Dzmitry Barazna

Personal information
- Full name: Dzmitry Anatolyevich Barazna
- Date of birth: 19 November 1973 (age 51)
- Place of birth: Asipovichy, Belarusian SSR
- Height: 1.97 m (6 ft 5+1⁄2 in)
- Position(s): Defender

Senior career*
- Years: Team / Apps / (Gls)
- 1991: Zaria Bălți / 6 / (0)
- 1992: Ros Bila Tserkva / 11 / (0)
- 1992–1993: Shakhtyor Soligorsk / 39 / (2)
- 1994–1996: Torpedo Mogilev / 43 / (1)
- 1996: Yanbian / 3 / (0)
- 1997: KAMAZ-Chally Naberezhnye Chelny / 7 / (0)
- 1997: → KAMAZ-d Naberezhnye Chelny / 11 / (2)
- 1998–1999: Energiya Chaykovsky / 12 / (0)
- 2000: Belshina Bobruisk / 3 / (0)
- 2001: Svisloch-Krovlya Osipovichi / 17 / (0)

= Dzmitry Barazna =

Soviet association football player

Dzmitry Anatolyevich Barazna (Дзмітрый Анатольевіч Баразна; Дмитрий Анатольевич Борозна, Dmitri Anatolyevich Borozna; born 19 November 1973 in Asipovichy) is a former Belarusian football player.

> Dataset entries:
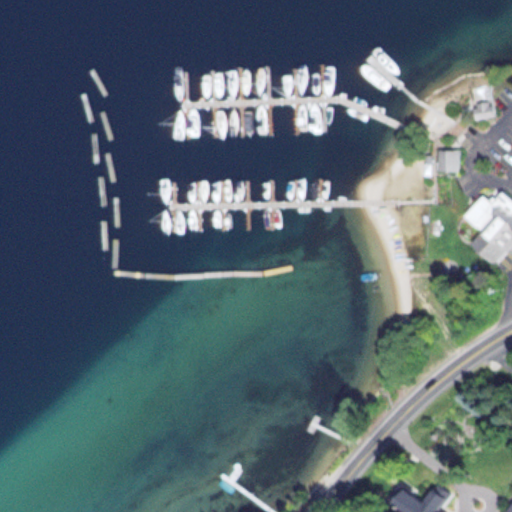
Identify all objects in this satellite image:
pier: (391, 78)
pier: (300, 98)
building: (483, 109)
parking lot: (490, 156)
building: (449, 159)
pier: (288, 204)
building: (494, 225)
building: (494, 227)
road: (500, 354)
road: (406, 410)
building: (415, 500)
building: (510, 509)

> Exercise aim: Reproduce the profile of Dzmitry Barazna in its entirety, word for word. The data was taken from another source and is not connected to the profile above.

> Expected answer:
Dzmitry Barazna

Personal information
- Full name: Dzmitry Anatolyevich Barazna
- Date of birth: 19 November 1973 (age 51)
- Place of birth: Asipovichy, Belarusian SSR
- Height: 1.97 m (6 ft 5+1⁄2 in)
- Position(s): Defender

Senior career*
- Years: Team / Apps / (Gls)
- 1991: Zaria Bălți / 6 / (0)
- 1992: Ros Bila Tserkva / 11 / (0)
- 1992–1993: Shakhtyor Soligorsk / 39 / (2)
- 1994–1996: Torpedo Mogilev / 43 / (1)
- 1996: Yanbian / 3 / (0)
- 1997: KAMAZ-Chally Naberezhnye Chelny / 7 / (0)
- 1997: → KAMAZ-d Naberezhnye Chelny / 11 / (2)
- 1998–1999: Energiya Chaykovsky / 12 / (0)
- 2000: Belshina Bobruisk / 3 / (0)
- 2001: Svisloch-Krovlya Osipovichi / 17 / (0)

= Dzmitry Barazna =

Soviet association football player

Dzmitry Anatolyevich Barazna (Дзмітрый Анатольевіч Баразна; Дмитрий Анатольевич Борозна, Dmitri Anatolyevich Borozna; born 19 November 1973 in Asipovichy) is a former Belarusian football player.